* **Problem**: In the listing that follows, copy out each line that includes the word "moins".

* **Source data**:
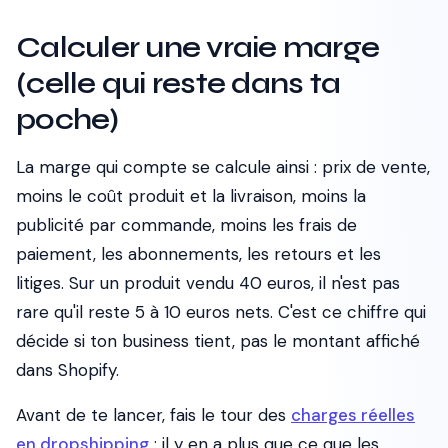
Calculer une vraie marge
(celle qui reste dans ta
poche)
La marge qui compte se calcule ainsi : prix de vente,
moins le coût produit et la livraison, moins la
publicité par commande, moins les frais de
paiement, les abonnements, les retours et les
litiges. Sur un produit vendu 40 euros, il n'est pas
rare qu'il reste 5 à 10 euros nets. C'est ce chiffre qui
décide si ton business tient, pas le montant affiché
dans Shopify.
Avant de te lancer, fais le tour des
charges réelles
en dropshipping
: il y en a plus que ce que les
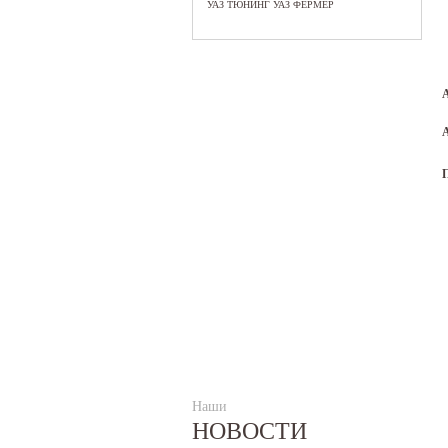
УАЗ ТЮНИНГ УАЗ ФЕРМЕР
Наши
НОВОСТИ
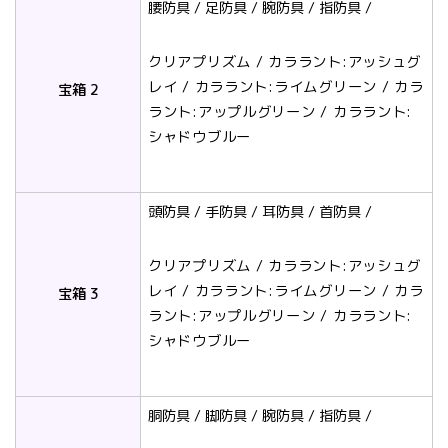
腰防具 / 足防具 / 腕防具 / 指防具 /
クリアプリズム / カララント:アッシュグ
レイ / カララント:ライムグリーン / カラ
宝箱 2
ラント:アップルグリーン / カララント:
シャドウブルー
頭防具 / 手防具 / 耳防具 / 首防具 /
クリアプリズム / カララント:アッシュグ
レイ / カララント:ライムグリーン / カラ
宝箱 3
ラント:アップルグリーン / カララント:
シャドウブルー
胴防具 / 脚防具 / 腕防具 / 指防具 /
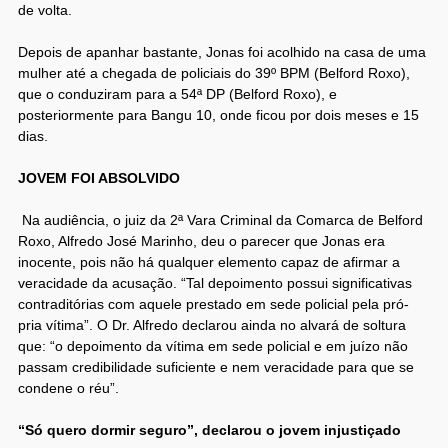
de volta.
Depois de apanhar bastante, Jonas foi acolhido na casa de uma
mulher até a chegada de policiais do 39º BPM (Belford Roxo),
que o conduziram para a 54ª DP (Belford Roxo), e
posteriormente para Bangu 10, onde ficou por dois meses e 15
dias.
JOVEM FOI ABSOLVIDO
Na audiência, o juiz da 2ª Vara Criminal da Comarca de Belford
Roxo, Alfredo José Marinho, deu o parecer que Jonas era
inocente, pois não há qualquer elemento capaz de afirmar a
veracidade da acusação. “Tal depoimento possui significativas
contraditórias com aquele prestado em sede policial pela pró-
pria vítima”. O Dr. Alfredo declarou ainda no alvará de soltura
que: “o depoimento da vítima em sede policial e em juízo não
passam credibilidade suficiente e nem veracidade para que se
condene o réu”.
“Só quero dormir seguro”, declarou o jovem injustiçado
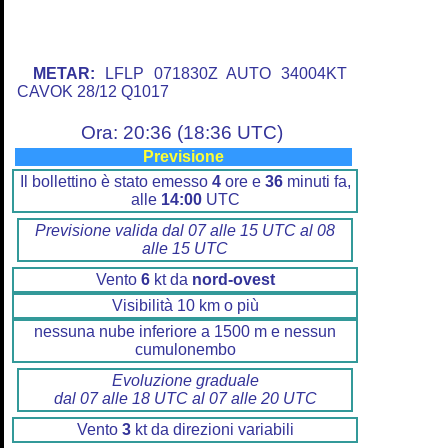
METAR:
LFLP 071830Z AUTO 34004KT
CAVOK 28/12 Q1017
Ora: 20:36 (18:36 UTC)
Previsione
Il bollettino è stato emesso
4
ore e
36
minuti fa,
alle
14:00
UTC
Previsione valida dal 07 alle 15 UTC al 08
alle 15 UTC
Vento
6
kt da
nord-ovest
Visibilità 10 km o più
nessuna nube inferiore a 1500 m e nessun
cumulonembo
Evoluzione graduale
dal 07 alle 18 UTC al 07 alle 20 UTC
Vento
3
kt da direzioni variabili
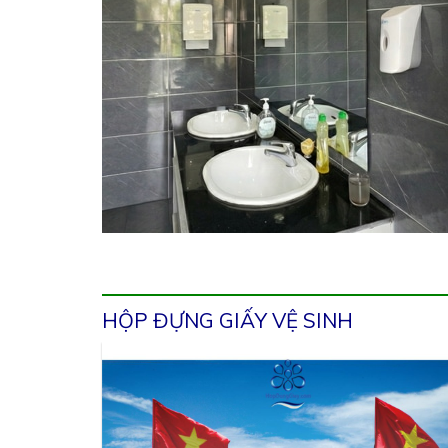
HỘP ĐỰNG GIẤY VỆ SINH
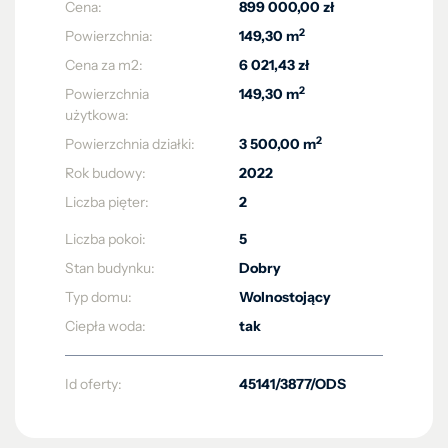
Cena:
899 000,00 zł
2
Powierzchnia:
149,30 m
Cena za m2:
6 021,43 zł
2
Powierzchnia
149,30 m
użytkowa:
2
Powierzchnia działki:
3 500,00 m
Rok budowy:
2022
Liczba pięter:
2
Liczba pokoi:
5
Stan budynku:
Dobry
Typ domu:
Wolnostojący
Ciepła woda:
tak
Id oferty:
45141/3877/ODS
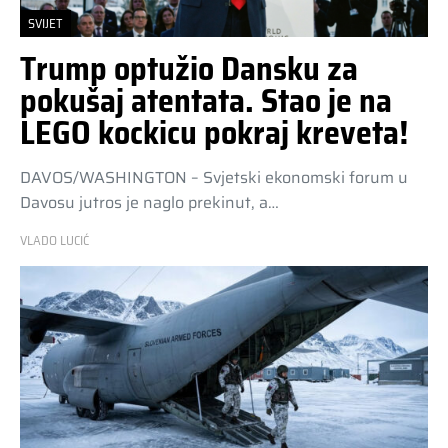
SVIJET
Trump optužio Dansku za
pokušaj atentata. Stao je na
LEGO kockicu pokraj kreveta!
DAVOS/WASHINGTON – Svjetski ekonomski forum u
Davosu jutros je naglo prekinut, a…
VLADO LUCIĆ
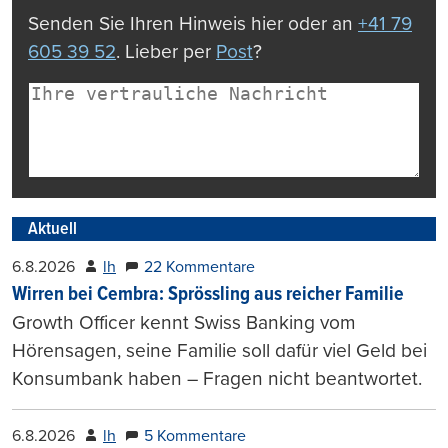
Senden Sie Ihren Hinweis hier oder an
+41 79
605 39 52
. Lieber per
Post
?
Aktuell
6.8.2026
lh
22 Kommentare
Wirren bei Cembra: Sprössling aus reicher Familie
Growth Officer kennt Swiss Banking vom
Hörensagen, seine Familie soll dafür viel Geld bei
Konsumbank haben – Fragen nicht beantwortet.
6.8.2026
lh
5 Kommentare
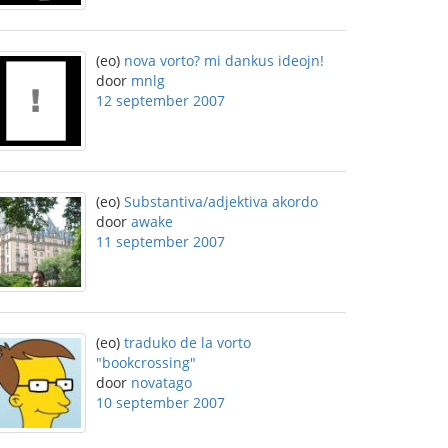
(eo)
nova vorto? mi dankus ideojn!
door
mnlg
12 september 2007
(eo)
Substantiva/adjektiva akordo
door
awake
11 september 2007
(eo)
traduko de la vorto
"bookcrossing"
door
novatago
10 september 2007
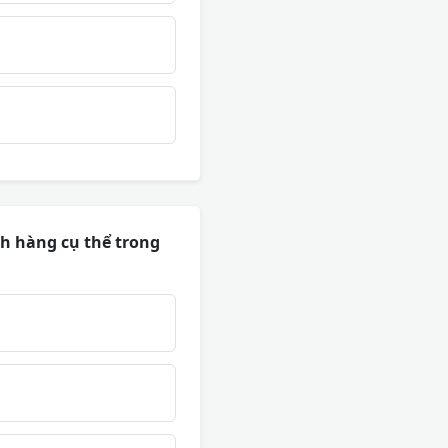
h hàng cụ thể trong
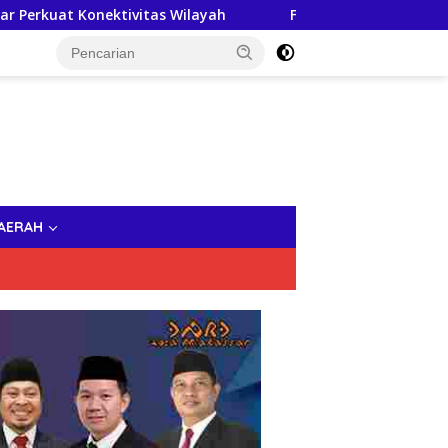
tivitas Wilayah
Festival Etnik Religi 2026, Willem W
AERAH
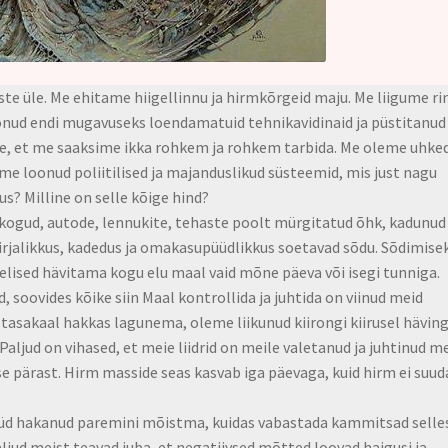
te üle. Me ehitame hiigellinnu ja hirmkõrgeid maju. Me liigume ri
onud endi mugavuseks loendamatuid tehnikavidinaid ja püstitanud
rde, et me saaksime ikka rohkem ja rohkem tarbida. Me oleme uhke
eme loonud poliitilised ja majanduslikud süsteemid, mis just nagu
s? Milline on selle kõige hind?
kogud, autode, lennukite, tehaste poolt mürgitatud õhk, kadunud 
irjalikkus, kadedus ja omakasupüüdlikkus soetavad sõdu. Sõdimise
melised hävitama kogu elu maal vaid mõne päeva või isegi tunniga.
 soovides kõike siin Maal kontrollida ja juhtida on viinud meid
 tasakaal hakkas lagunema, oleme liikunud kiirongi kiirusel hävin
aljud on vihased, et meie liidrid on meile valetanud ja juhtinud m
ise pärast. Hirm masside seas kasvab iga päevaga, kuid hirm ei suud
nüüd hakanud paremini mõistma, kuidas vabastada kammitsad selle
jud meist teavad juba, et negatiivsed mõtted loovad haigusi ja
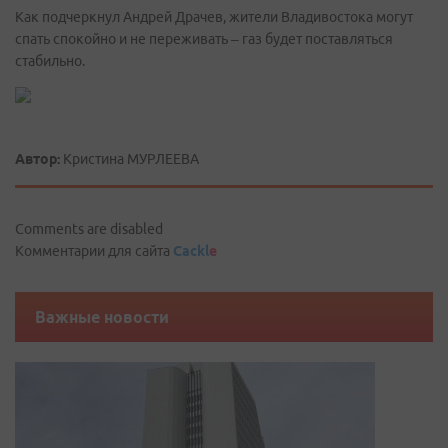
Как подчеркнул Андрей Драчев, жители Владивостока могут
спать спокойно и не переживать – газ будет поставляться
стабильно.
Автор:
Кристина МУРЛЕЕВА
Comments are disabled
Комментарии для сайта
Cackl
e
Важные новости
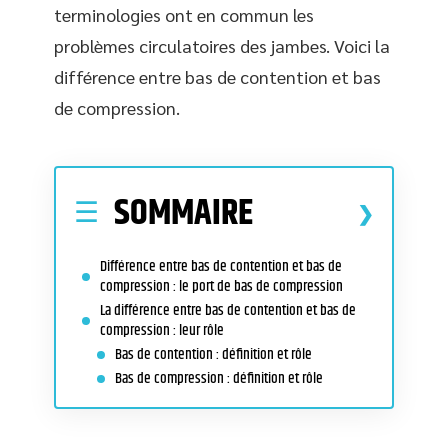
terminologies ont en commun les
problèmes circulatoires des jambes. Voici la
différence entre bas de contention et bas
de compression.
SOMMAIRE
Différence entre bas de contention et bas de
compression : le port de bas de compression
La différence entre bas de contention et bas de
compression : leur rôle
Bas de contention : définition et rôle
Bas de compression : définition et rôle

* **Answer**:
moins le coût produit et la livraison, moins la
publicité par commande, moins les frais de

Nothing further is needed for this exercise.